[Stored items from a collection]
• • • • •

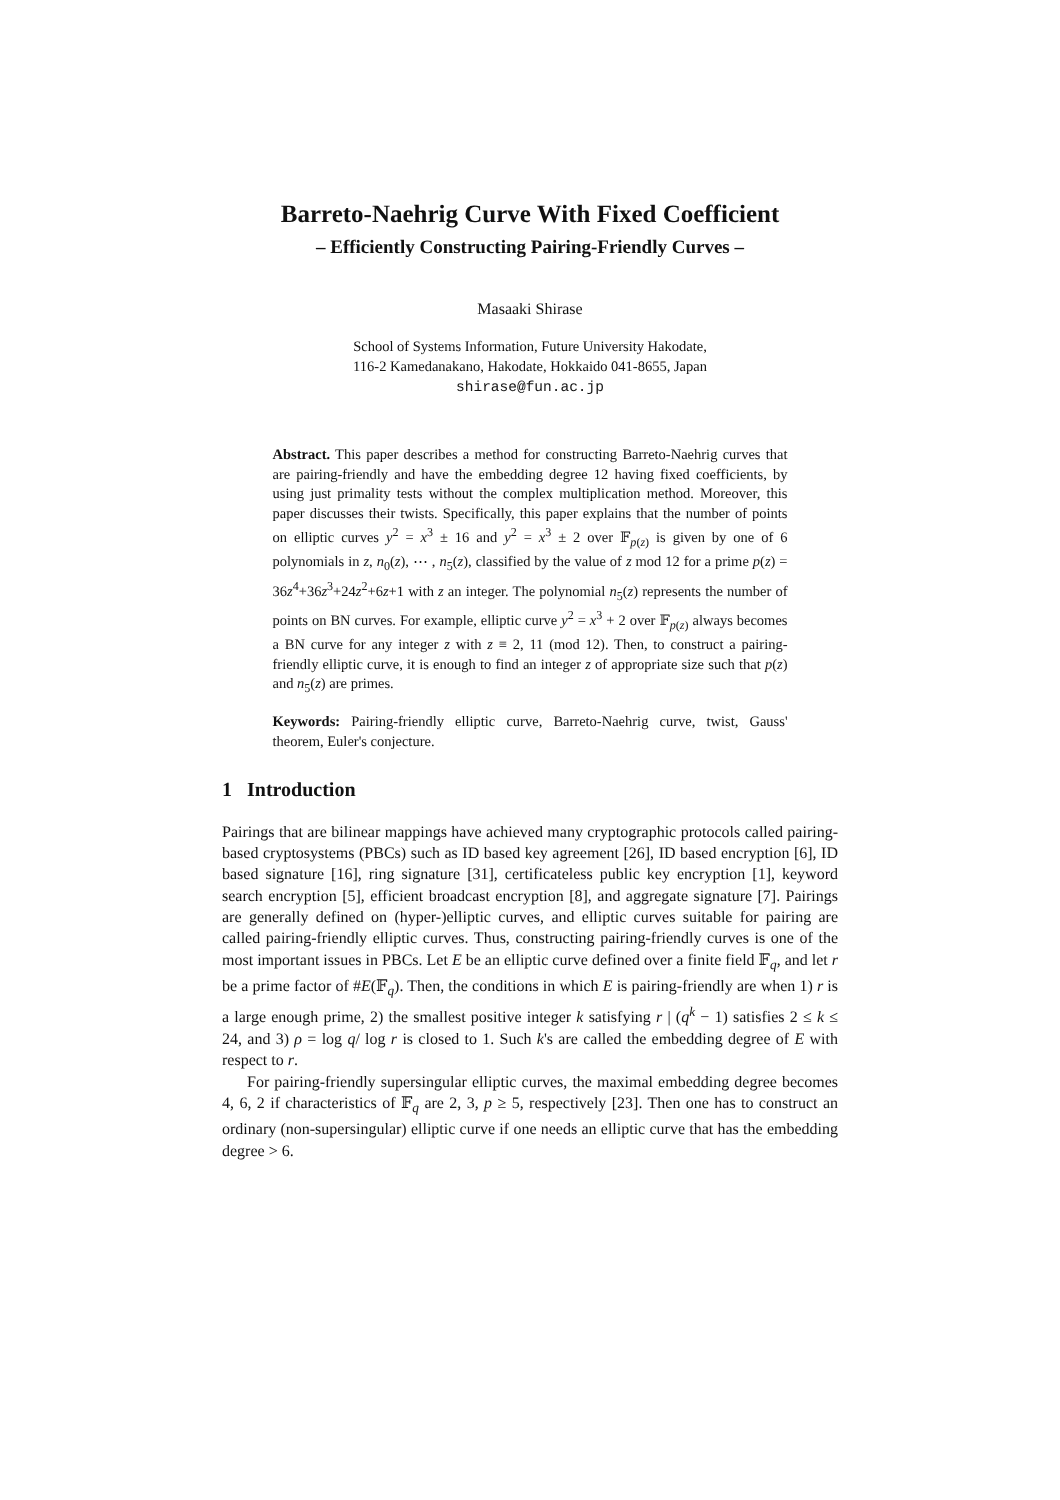Barreto-Naehrig Curve With Fixed Coefficient
– Efficiently Constructing Pairing-Friendly Curves –
Masaaki Shirase
School of Systems Information, Future University Hakodate,
116-2 Kamedanakano, Hakodate, Hokkaido 041-8655, Japan
shirase@fun.ac.jp
Abstract. This paper describes a method for constructing Barreto-Naehrig curves that are pairing-friendly and have the embedding degree 12 having fixed coefficients, by using just primality tests without the complex multiplication method. Moreover, this paper discusses their twists. Specifically, this paper explains that the number of points on elliptic curves y<sup>2</sup> = x<sup>3</sup> ± 16 and y<sup>2</sup> = x<sup>3</sup> ± 2 over 𝔽<sub>p(z)</sub> is given by one of 6 polynomials in z, n<sub>0</sub>(z), ⋯ , n<sub>5</sub>(z), classified by the value of z mod 12 for a prime p(z) = 36z<sup>4</sup>+36z<sup>3</sup>+24z<sup>2</sup>+6z+1 with z an integer. The polynomial n<sub>5</sub>(z) represents the number of points on BN curves. For example, elliptic curve y<sup>2</sup> = x<sup>3</sup> + 2 over 𝔽<sub>p(z)</sub> always becomes a BN curve for any integer z with z ≡ 2, 11 (mod 12). Then, to construct a pairing-friendly elliptic curve, it is enough to find an integer z of appropriate size such that p(z) and n<sub>5</sub>(z) are primes.
Keywords: Pairing-friendly elliptic curve, Barreto-Naehrig curve, twist, Gauss' theorem, Euler's conjecture.
1 Introduction
Pairings that are bilinear mappings have achieved many cryptographic protocols called pairing-based cryptosystems (PBCs) such as ID based key agreement [26], ID based encryption [6], ID based signature [16], ring signature [31], certificateless public key encryption [1], keyword search encryption [5], efficient broadcast encryption [8], and aggregate signature [7]. Pairings are generally defined on (hyper-)elliptic curves, and elliptic curves suitable for pairing are called pairing-friendly elliptic curves. Thus, constructing pairing-friendly curves is one of the most important issues in PBCs. Let E be an elliptic curve defined over a finite field 𝔽<sub>q</sub>, and let r be a prime factor of #E(𝔽<sub>q</sub>). Then, the conditions in which E is pairing-friendly are when 1) r is a large enough prime, 2) the smallest positive integer k satisfying r | (q<sup>k</sup> − 1) satisfies 2 ≤ k ≤ 24, and 3) ρ = log q/ log r is closed to 1. Such k's are called the embedding degree of E with respect to r.
For pairing-friendly supersingular elliptic curves, the maximal embedding degree becomes 4, 6, 2 if characteristics of 𝔽<sub>q</sub> are 2, 3, p ≥ 5, respectively [23]. Then one has to construct an ordinary (non-supersingular) elliptic curve if one needs an elliptic curve that has the embedding degree > 6.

• • • • •

◆ Exercise goal: Among the records above, extract exactly the lines from the line with "116-2 Kamedanakano, Hakodate, Hokkaido" to the line with "shirase@fun.ac.jp", both lines included, and leave out the rest.

◆ Result for this task:
116-2 Kamedanakano, Hakodate, Hokkaido 041-8655, Japan
shirase@fun.ac.jp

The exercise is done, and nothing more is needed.